EXTRACT =>
+ + + + +
Nagash, mate, inflation is an unavoidable fact. Complaining that prices have risen year-on-year is like complaining that winter still follows autumn. I think you'll find that a large proportion of companies have raised their prices, at least the ones that have any long-term strategies.
When the financial crisis hit, lots of banks lost a shedload of cash because of bad loans they had made to 'sub-prime' lenders. These folk had been given mortgages that, after 2 years had the interest 'reset' to something so high that the peple couldn't pay them. Ordinarily that wouldn't be an issue; the bank takes the house and then sells it, making back its money. This time, though, there were so many who couldn't pay that there were so many houses, pushing the house-price down to a point were the banks were unable to make their money back. The only way they could get the money back was to make other borrowers pay more by raising interest rates for everyone. So any company that has bank-loans all of a sudden needed more money to pay for them. It was this last fact that caused all of the problems; the flow of money and credit stopped and nobody could do anything.
The above is why prices rose during the downturn, not anyhting else. Inflation, as far as I know, is caused as money becomes worth less, but more available. The Skellies you use as an example may cost more as a direct comparison, but how much more do they cost as a proportion of the money you actually have? People who work (and I know not all Heretics are workers, but their parents will be for the most part) get a raise every year. This means that, every year companies see that people have more cash and so prices go up. It needs to be said that GW are not some 'bogey-man' who are trying to ruin our lives. They are a bunch of hobbyist who do what they do becuase it is something they love that can be sold to others for a profit. But the profit margin isn't huge; most of what we pay for models goes on the overheads that we don't see. So, to be able to make reality-based price-complaints, we really need to see just what those overheads are and then see if the final price is too high.
GW-bashing has become de-rigour with too many and for no reason at all. The subject of price, as I said above, needs real thought and consideration, not a bunch of people who don't really examine the issue shouting OMG, GW R TEH SUXXORZONE!1!, which is, unfortunately, what many of these threads ulimately become.

GFP


----------



## jackd334 (May 25, 2009)

Jesus people. I started this thread to fid some positive stuff on azhag. So, thankyou very much to those of you who have done this. I was trying to avoid people moaning on about how they DONT like it, and also try and keep it uncluttered with arguments and off topic stuff like the other thread :/


----------



## NagashKhemmler (Apr 28, 2009)

Giant Fossil Penguin said:


> Nagash, mate, inflation is an unavoidable fact. Complaining that prices have risen year-on-year is like complaining that winter still follows autumn. I think you'll find that a large proportion of companies have raised their prices, at least the ones that have any long-term strategies.
+ + + + +
TASKS TO PERFORM =>
1. In the forum thread on model prices, what does the writer say most of the money paid for models goes on?
2. Please write the next part of the forum thread on model prices, picking up after its last sentence.
The material that comes next is separate from the forum thread on model prices.

[Human pose keypoint data]
+ + + + +
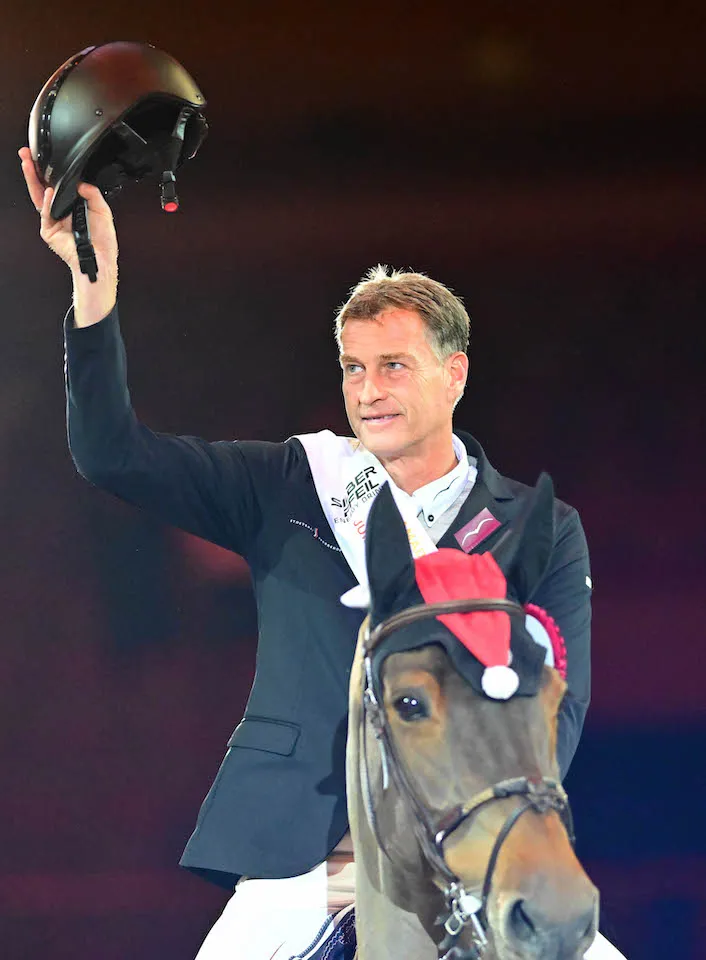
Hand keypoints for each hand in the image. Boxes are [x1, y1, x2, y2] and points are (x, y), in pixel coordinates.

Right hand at [19, 147, 118, 325]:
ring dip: (32, 180)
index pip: (58, 184)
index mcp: (72, 205)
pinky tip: (48, 192)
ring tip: (28, 166)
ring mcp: (53, 221)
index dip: (50, 172)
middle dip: (33, 170)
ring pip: (39, 197)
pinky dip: (47, 202)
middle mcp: (60, 211)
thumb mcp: (103, 211)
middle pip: (42, 187)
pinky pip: (46, 213)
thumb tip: (80, 183)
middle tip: (27, 156)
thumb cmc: (102, 242)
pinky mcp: (49, 231)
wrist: (100, 260)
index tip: (45, 158)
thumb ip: (92, 193)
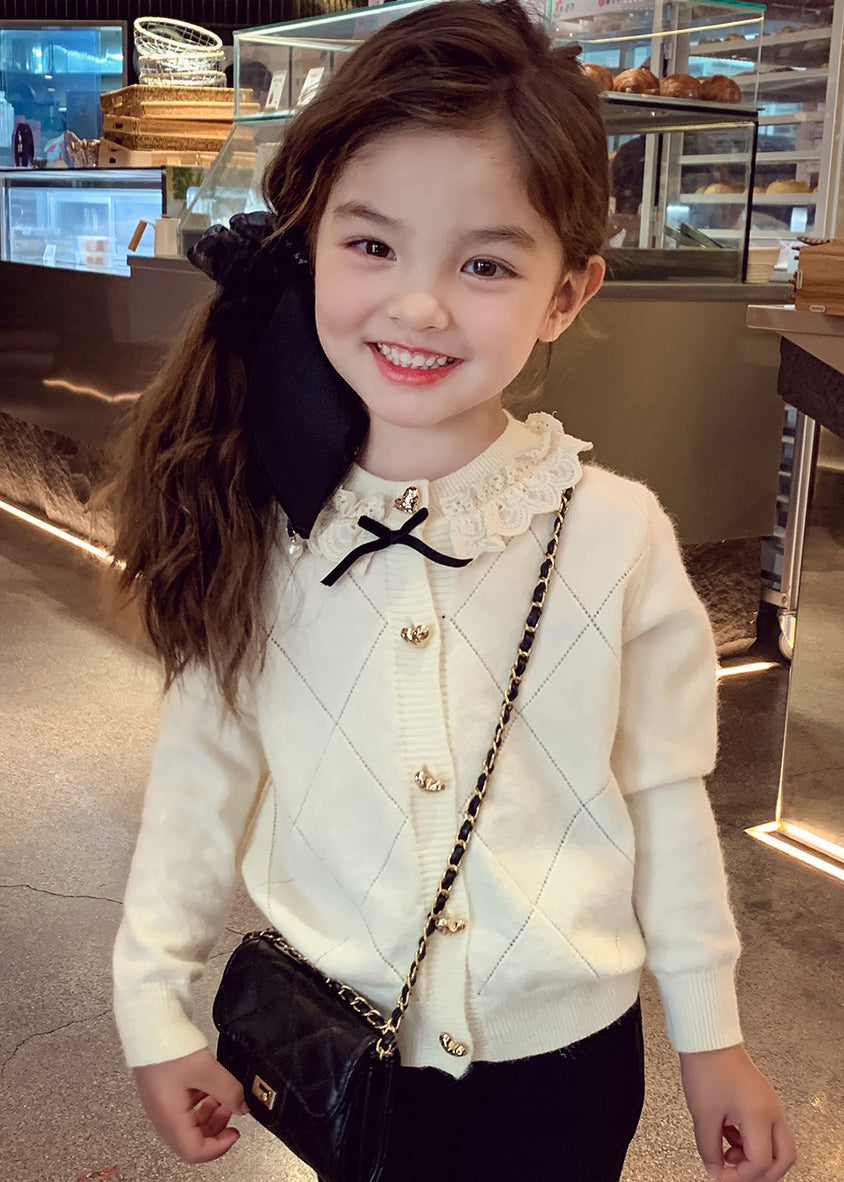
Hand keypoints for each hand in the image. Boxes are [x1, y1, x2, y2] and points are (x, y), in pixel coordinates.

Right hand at [133, 1047, 247, 1162]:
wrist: (149, 1026)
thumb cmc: (168, 1047)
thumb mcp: (208, 1070)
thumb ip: (230, 1091)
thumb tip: (242, 1106)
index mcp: (170, 1118)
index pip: (195, 1152)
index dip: (220, 1146)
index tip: (235, 1132)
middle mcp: (162, 1116)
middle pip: (192, 1141)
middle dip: (216, 1129)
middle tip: (231, 1110)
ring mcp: (160, 1105)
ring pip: (188, 1124)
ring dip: (210, 1115)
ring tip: (222, 1095)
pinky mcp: (162, 1092)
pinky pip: (183, 1108)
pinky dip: (200, 1103)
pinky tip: (209, 1086)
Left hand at [680, 1044, 795, 1180]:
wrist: (707, 1038)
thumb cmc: (706, 1067)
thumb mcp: (703, 1115)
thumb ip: (709, 1148)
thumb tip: (714, 1170)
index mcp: (760, 1115)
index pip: (761, 1163)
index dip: (739, 1176)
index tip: (720, 1176)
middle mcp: (772, 1111)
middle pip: (784, 1158)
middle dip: (762, 1173)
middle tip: (737, 1174)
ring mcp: (769, 1103)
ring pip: (777, 1145)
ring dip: (755, 1156)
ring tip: (728, 1151)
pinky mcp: (761, 1098)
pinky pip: (766, 1129)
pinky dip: (750, 1140)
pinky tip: (728, 1135)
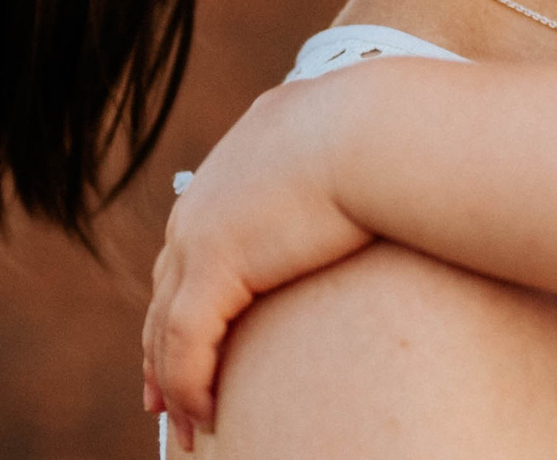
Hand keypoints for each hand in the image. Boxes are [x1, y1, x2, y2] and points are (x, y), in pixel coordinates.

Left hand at [142, 73, 377, 442]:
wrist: (385, 129)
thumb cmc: (396, 133)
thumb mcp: (356, 143)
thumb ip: (348, 164)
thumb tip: (384, 176)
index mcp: (239, 160)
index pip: (197, 238)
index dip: (188, 292)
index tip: (186, 335)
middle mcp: (205, 195)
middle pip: (168, 286)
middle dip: (161, 347)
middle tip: (160, 398)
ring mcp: (202, 229)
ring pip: (166, 325)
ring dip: (172, 382)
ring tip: (188, 426)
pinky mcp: (215, 263)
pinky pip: (186, 344)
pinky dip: (188, 386)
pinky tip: (204, 418)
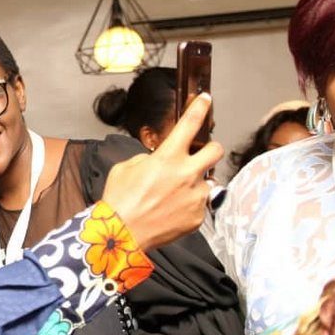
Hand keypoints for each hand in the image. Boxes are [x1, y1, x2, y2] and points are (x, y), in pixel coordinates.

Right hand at [101, 93, 222, 250]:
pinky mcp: (198, 216)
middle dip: (210, 149)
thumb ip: (148, 159)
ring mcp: (195, 197)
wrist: (121, 235)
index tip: (205, 100)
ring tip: (174, 194)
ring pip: (207, 181)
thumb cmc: (119, 200)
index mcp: (167, 158)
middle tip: (200, 154)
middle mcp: (186, 174)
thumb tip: (159, 161)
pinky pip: (199, 204)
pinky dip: (188, 205)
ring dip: (194, 183)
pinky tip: (171, 210)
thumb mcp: (125, 168)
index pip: (190, 124)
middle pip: (215, 151)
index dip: (199, 108)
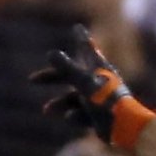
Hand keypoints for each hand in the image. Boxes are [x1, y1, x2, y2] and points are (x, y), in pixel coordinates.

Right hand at [32, 24, 155, 149]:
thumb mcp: (83, 82)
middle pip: (70, 74)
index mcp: (96, 67)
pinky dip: (75, 116)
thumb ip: (67, 68)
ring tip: (46, 110)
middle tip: (32, 80)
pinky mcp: (99, 116)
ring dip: (59, 103)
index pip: (85, 47)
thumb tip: (51, 54)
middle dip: (52, 77)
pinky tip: (70, 119)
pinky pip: (82, 114)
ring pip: (73, 97)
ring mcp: (98, 98)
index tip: (77, 28)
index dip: (80, 38)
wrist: (123, 127)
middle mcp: (97, 80)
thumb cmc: (104, 99)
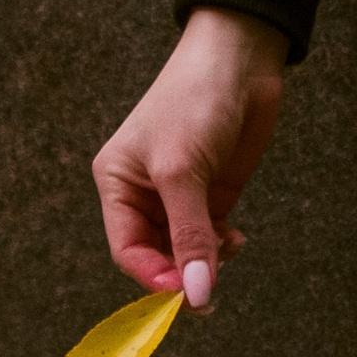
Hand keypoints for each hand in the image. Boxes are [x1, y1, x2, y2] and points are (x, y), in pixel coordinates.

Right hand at [93, 8, 287, 304]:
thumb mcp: (183, 172)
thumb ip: (189, 235)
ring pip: (186, 251)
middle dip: (182, 273)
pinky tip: (236, 240)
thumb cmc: (194, 103)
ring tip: (228, 249)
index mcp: (117, 184)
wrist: (239, 60)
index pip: (127, 250)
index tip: (184, 295)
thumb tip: (196, 295)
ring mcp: (181, 195)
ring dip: (206, 261)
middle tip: (209, 290)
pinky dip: (222, 247)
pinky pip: (211, 237)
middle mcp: (144, 194)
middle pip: (156, 256)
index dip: (153, 277)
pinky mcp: (212, 193)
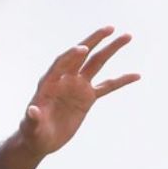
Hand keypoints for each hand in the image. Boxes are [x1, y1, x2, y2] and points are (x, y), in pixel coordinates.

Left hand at [17, 27, 139, 156]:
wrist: (41, 140)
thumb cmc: (33, 133)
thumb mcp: (31, 128)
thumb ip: (32, 119)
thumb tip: (32, 111)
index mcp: (49, 82)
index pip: (61, 63)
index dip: (71, 55)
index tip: (83, 48)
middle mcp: (65, 79)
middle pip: (82, 55)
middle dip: (95, 40)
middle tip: (110, 28)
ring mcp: (78, 86)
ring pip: (97, 64)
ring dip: (111, 49)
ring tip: (127, 36)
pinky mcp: (88, 98)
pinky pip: (107, 87)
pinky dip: (121, 81)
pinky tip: (136, 75)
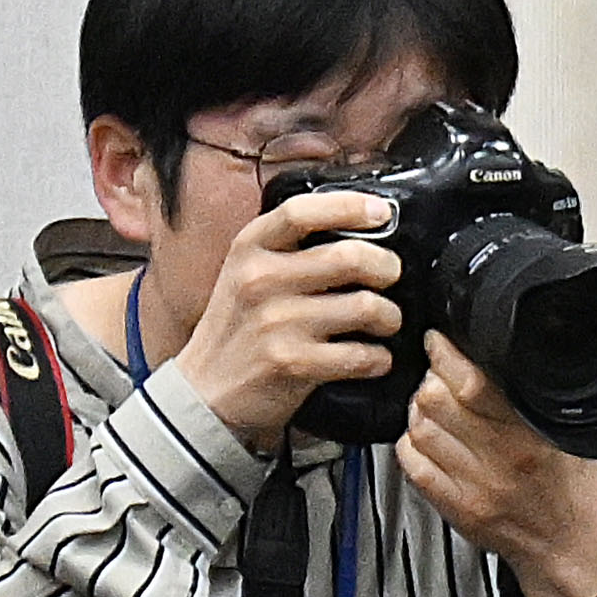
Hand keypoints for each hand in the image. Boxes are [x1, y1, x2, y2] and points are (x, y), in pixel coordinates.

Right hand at [171, 183, 410, 452]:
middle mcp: (261, 280)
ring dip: (389, 316)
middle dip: (386, 267)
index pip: (302, 212)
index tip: (380, 212)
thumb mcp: (246, 272)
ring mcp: (278, 323)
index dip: (349, 207)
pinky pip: (363, 355)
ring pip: (366, 306)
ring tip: (384, 322)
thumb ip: (288, 249)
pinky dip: (379, 358)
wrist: (206, 389)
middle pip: (350, 257)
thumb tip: (353, 229)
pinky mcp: (295, 363)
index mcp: (250, 249)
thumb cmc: (238, 328)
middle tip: (390, 277)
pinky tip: (373, 358)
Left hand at [400, 335, 596, 596]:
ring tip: (435, 410)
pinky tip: (429, 441)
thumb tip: (497, 354)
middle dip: (431, 380)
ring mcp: (476, 487)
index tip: (440, 344)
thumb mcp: (570, 434)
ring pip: (419, 429)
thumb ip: (535, 398)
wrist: (572, 548)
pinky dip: (412, 444)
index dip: (445, 355)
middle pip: (436, 401)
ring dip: (420, 412)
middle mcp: (502, 460)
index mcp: (532, 436)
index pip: (471, 382)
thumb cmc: (574, 491)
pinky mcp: (457, 509)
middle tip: (439, 378)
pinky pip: (413, 464)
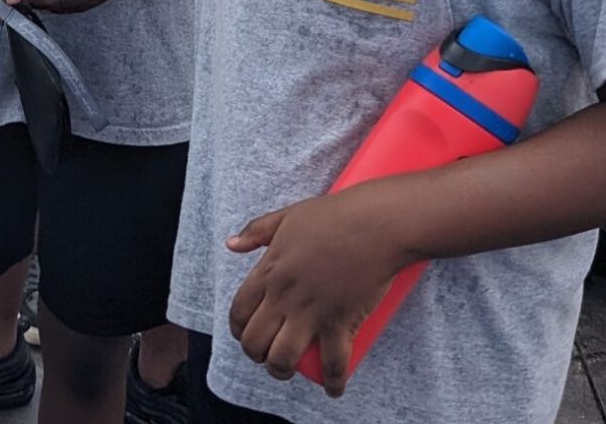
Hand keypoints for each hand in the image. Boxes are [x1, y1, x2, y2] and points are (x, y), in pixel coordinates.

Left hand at [225, 188, 410, 397]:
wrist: (375, 224)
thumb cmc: (333, 216)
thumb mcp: (286, 217)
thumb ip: (256, 230)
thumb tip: (230, 244)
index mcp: (268, 271)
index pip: (239, 311)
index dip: (238, 329)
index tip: (247, 334)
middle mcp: (284, 296)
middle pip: (255, 340)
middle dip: (256, 355)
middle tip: (267, 355)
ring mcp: (311, 312)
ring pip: (282, 358)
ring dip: (282, 370)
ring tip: (289, 370)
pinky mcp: (341, 322)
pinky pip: (332, 363)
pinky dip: (332, 382)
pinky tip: (332, 388)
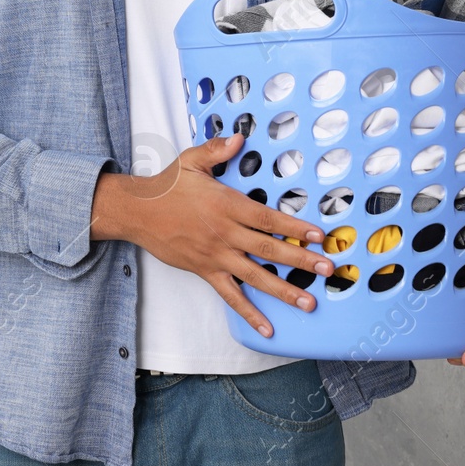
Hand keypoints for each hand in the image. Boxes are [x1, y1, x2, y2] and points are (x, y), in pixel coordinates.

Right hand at [91, 133, 335, 338]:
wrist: (137, 211)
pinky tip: (267, 327)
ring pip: (255, 276)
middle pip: (268, 249)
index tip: (319, 236)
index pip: (267, 219)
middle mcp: (225, 233)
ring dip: (283, 290)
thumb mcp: (191, 160)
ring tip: (308, 302)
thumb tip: (239, 138)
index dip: (294, 227)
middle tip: (327, 269)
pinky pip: (230, 295)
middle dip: (301, 260)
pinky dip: (249, 313)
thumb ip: (216, 150)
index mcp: (226, 205)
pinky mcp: (205, 271)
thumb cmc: (167, 186)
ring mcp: (216, 255)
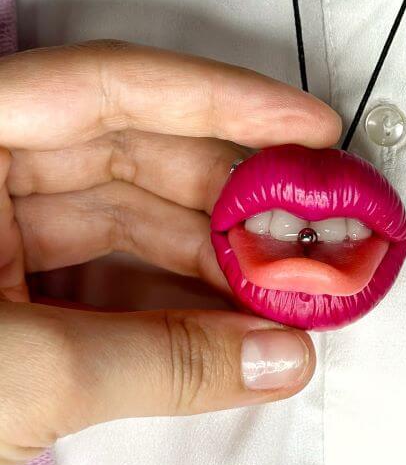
+ + + + +
PER-TASK ANSWERS =>
1. Overheads that buyers don't see.

2.
> When the financial crisis hit, lots of banks lost a shedload of cash because of bad loans they had made to 'sub-prime' lenders. These folk had been given mortgages that, after 2 years had the interest 'reset' to something so high that the peple couldn't pay them. Ordinarily that wouldn't be an issue; the bank takes the house and then sells it, making back its money. This time, though, there were so many who couldn't pay that there were so many houses, pushing the house-price down to a point were the banks were unable to make their money back. The only way they could get the money back was to make other borrowers pay more by raising interest rates for everyone. So any company that has bank-loans all of a sudden needed more money to pay for them. It was this last fact that caused all of the problems; the flow of money and credit stopped and nobody could do anything.
> The above is why prices rose during the downturn, not anyhting else. Inflation, as far as I know, is caused as money becomes worth less, but more available. The Skellies you use as an example may cost more as a direct comparison, but how much more do they cost as a proportion of the money you actually have? People who work (and I know not all Heretics are workers, but their parents will be for the most part) get a raise every year. This means that, every year companies see that people have more cash and so prices go up. It needs to be said that GW are not some 'bogey-man' who are trying to ruin our lives. They are a bunch of hobbyist who do what they do becuase it is something they love that can be sold to others for a profit. But the profit margin isn't huge; most of what we pay for models goes on the overheads that we don't see. So, to be able to make reality-based price-complaints, we really need to see just what those overheads are and then see if the final price is too high.
> GW-bashing has become de-rigour with too many and for no reason at all. The subject of price, as I said above, needs real thought and consideration, not a bunch of people who don't really examine the issue shouting OMG, GW R TEH SUXXORZONE!1!, which is, unfortunately, what many of these threads ulimately become.
> ...


My complaint actually, isn't specifically against GW raising prices, that is normal. Most companies raise their prices. GW does however raise prices far more often than other companies, regardless of sector.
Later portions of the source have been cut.